Playing in these events is something he does most summers when the hockey season is over, but this year he was uncertain of his schedule. That meant some last-minute planning, including whether he would be allowed to enter the United States.

“I kind of had my anxieties about crossing the border and what things would be like in the U.S.,” he said. “But I reached out to Corey [Conners] and Taylor [Pendrith] and they gave me their advice. I haven’t been to any downtowns and have been wearing a mask.”

Rank, 32, plays against college-aged players in most of the major events – many of whom go on to professional careers.  He’s one of the old guard when it comes to fields in these tournaments, but he’s enjoyed enough success to know he is still competitive. Last year, he captured the Western Amateur, a 118-year-old tournament one of golf’s most prestigious titles.

Rank knows that time is running out on his amateur career and that was another reason why he elected to head south and tee it up.

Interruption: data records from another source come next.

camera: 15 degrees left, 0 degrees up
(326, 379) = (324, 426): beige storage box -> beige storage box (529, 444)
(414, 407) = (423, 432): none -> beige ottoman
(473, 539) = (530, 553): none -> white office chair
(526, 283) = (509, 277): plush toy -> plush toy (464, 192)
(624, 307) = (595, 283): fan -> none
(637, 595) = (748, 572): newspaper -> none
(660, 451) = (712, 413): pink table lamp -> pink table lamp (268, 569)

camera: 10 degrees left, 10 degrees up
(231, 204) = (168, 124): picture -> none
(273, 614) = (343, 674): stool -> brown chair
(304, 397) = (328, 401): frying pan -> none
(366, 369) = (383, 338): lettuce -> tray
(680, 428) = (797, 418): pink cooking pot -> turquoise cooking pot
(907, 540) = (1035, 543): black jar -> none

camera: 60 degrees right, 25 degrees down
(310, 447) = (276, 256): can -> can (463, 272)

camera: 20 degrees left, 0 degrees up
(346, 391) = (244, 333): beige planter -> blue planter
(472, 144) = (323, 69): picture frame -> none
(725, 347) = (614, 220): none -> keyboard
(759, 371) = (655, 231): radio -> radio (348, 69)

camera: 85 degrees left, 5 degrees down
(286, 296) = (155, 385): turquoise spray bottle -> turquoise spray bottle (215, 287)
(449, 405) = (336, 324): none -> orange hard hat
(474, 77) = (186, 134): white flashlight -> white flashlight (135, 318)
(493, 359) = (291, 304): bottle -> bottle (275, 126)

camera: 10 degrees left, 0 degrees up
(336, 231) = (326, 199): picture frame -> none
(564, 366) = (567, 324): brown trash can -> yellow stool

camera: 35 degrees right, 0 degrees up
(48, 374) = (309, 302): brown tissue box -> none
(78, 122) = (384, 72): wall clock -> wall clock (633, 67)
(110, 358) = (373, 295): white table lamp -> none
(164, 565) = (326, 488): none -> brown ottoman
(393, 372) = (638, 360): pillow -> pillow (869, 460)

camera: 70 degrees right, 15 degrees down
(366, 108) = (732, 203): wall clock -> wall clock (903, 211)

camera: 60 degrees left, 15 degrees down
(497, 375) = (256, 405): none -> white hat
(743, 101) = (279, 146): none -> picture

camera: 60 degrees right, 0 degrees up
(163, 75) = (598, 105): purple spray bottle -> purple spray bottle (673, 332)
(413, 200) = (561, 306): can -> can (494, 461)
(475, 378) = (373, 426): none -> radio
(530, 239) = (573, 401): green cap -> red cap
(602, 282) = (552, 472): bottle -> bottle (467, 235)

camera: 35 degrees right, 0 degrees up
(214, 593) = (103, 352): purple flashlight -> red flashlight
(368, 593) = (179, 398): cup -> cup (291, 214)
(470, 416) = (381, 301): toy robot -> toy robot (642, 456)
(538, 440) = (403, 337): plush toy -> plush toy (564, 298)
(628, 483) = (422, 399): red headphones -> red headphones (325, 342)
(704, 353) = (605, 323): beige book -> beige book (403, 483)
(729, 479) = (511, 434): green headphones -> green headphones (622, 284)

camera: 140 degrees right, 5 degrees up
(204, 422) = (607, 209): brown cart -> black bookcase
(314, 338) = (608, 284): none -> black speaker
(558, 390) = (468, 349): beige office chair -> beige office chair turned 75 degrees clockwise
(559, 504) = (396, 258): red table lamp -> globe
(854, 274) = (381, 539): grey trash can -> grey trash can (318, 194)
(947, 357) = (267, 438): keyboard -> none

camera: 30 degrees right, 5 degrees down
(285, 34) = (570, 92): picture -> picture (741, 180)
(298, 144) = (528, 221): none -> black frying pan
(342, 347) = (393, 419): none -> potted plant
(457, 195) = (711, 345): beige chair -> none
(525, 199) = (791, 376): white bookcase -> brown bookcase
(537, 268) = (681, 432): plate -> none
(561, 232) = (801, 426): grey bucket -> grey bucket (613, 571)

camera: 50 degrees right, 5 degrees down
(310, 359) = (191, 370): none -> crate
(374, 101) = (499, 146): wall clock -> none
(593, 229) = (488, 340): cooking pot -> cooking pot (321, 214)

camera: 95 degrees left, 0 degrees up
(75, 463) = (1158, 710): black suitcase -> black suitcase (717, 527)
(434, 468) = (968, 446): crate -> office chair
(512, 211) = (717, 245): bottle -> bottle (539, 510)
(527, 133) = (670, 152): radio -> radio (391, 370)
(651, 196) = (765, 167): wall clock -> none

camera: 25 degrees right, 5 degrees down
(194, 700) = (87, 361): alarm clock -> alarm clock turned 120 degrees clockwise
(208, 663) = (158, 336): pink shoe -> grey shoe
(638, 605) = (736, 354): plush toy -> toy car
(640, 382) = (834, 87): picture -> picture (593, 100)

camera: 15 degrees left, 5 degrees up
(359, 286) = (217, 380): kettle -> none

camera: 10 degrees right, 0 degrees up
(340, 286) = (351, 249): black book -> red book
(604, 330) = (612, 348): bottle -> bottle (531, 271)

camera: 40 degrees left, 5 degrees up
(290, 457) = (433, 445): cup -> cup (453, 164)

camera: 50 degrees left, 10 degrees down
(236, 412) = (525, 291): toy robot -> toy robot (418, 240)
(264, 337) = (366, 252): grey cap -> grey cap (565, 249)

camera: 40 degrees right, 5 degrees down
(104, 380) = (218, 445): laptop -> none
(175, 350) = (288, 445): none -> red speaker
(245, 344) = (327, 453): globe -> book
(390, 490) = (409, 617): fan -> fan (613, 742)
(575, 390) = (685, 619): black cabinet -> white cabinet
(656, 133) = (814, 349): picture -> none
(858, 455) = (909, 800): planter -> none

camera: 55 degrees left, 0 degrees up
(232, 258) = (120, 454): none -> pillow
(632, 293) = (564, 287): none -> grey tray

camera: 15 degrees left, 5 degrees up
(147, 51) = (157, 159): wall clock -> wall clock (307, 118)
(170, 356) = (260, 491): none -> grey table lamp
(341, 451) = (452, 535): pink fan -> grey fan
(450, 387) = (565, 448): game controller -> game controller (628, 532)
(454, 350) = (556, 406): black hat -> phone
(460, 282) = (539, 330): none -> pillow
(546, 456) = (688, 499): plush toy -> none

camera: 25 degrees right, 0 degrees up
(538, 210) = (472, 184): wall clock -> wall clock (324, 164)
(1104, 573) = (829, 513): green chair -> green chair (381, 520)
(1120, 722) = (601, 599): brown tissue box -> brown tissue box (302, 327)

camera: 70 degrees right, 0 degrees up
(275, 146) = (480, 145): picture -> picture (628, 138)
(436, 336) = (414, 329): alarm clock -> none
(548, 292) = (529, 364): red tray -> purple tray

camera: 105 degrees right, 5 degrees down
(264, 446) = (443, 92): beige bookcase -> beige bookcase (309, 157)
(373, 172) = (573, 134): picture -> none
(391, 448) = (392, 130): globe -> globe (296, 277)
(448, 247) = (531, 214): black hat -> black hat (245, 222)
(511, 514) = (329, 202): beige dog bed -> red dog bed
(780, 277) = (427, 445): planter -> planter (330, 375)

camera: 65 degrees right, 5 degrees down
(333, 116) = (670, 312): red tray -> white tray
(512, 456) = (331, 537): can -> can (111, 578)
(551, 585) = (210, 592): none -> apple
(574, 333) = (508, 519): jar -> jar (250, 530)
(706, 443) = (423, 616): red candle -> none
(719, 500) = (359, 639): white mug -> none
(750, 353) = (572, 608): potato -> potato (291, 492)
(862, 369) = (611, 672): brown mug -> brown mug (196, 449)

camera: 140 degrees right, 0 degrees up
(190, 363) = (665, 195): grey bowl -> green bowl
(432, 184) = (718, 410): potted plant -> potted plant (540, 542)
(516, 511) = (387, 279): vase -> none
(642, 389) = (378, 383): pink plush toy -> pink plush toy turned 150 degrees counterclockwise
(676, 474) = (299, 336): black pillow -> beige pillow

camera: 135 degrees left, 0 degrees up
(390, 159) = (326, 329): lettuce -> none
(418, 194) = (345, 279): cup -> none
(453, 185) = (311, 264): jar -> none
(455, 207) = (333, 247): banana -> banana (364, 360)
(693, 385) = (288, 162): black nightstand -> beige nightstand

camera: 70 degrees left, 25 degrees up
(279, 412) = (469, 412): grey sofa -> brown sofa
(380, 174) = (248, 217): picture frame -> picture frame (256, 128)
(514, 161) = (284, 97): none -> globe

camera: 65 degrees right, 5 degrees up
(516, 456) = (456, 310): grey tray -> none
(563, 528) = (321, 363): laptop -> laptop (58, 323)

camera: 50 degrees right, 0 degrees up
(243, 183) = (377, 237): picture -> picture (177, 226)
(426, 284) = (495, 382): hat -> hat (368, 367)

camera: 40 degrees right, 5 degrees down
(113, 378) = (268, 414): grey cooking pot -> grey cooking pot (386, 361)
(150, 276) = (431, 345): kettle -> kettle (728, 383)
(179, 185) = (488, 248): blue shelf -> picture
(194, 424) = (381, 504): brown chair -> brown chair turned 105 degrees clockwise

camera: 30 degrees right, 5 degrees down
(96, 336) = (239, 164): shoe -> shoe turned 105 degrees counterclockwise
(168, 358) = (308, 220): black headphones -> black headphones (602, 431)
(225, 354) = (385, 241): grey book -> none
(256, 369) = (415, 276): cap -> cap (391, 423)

“I didn’t want to lose another year of my prime,” Rank stated. “I’ve probably got two, three or four more years where I can be competitive against these young guys.”

He started off playing the Sunnehanna Amateur in Johnstown, Pa., where he missed the 54-hole cut. He then ventured to the Western Amateur in Carmel, Ind. He failed to advance to the match-play portion of the event.

Rank admitted his play at those tournaments wasn’t up to his high standards, something he chalked up to competitive rust.

This week he’s in Bandon, Ore., for the U.S. Amateur, where he hopes to improve on his play. The event is being held on two of the six courses at the facility, Bandon Dunes and Bandon Trails.

This year’s national championship, one of the few still being run by the United States Golf Association, has a few wrinkles to it owing to the pandemic. There was no qualifying for the championship. Instead, the USGA went to an all-exempt field, picking a number of streams through which players were awarded spots in the tournament. Rank earned his based on his place in the World Amateur Golf Rankings, where he sits 37th.

For Rank, competing at the highest level on some gorgeous courses will be a pretty good substitute to working the NHL playoffs.

Other Canadians in the field are Noah Steele of Kingston, Ont., Matthew Anderson of Mississauga, Ont., and Hamilton, Ont.’s Johnny Travale. The golfers have two rounds of stroke play followed by six rounds of match play.

TSN will broadcast the match-play portion, starting with the round of 64 on Wednesday and on to the 36-hole final on Sunday.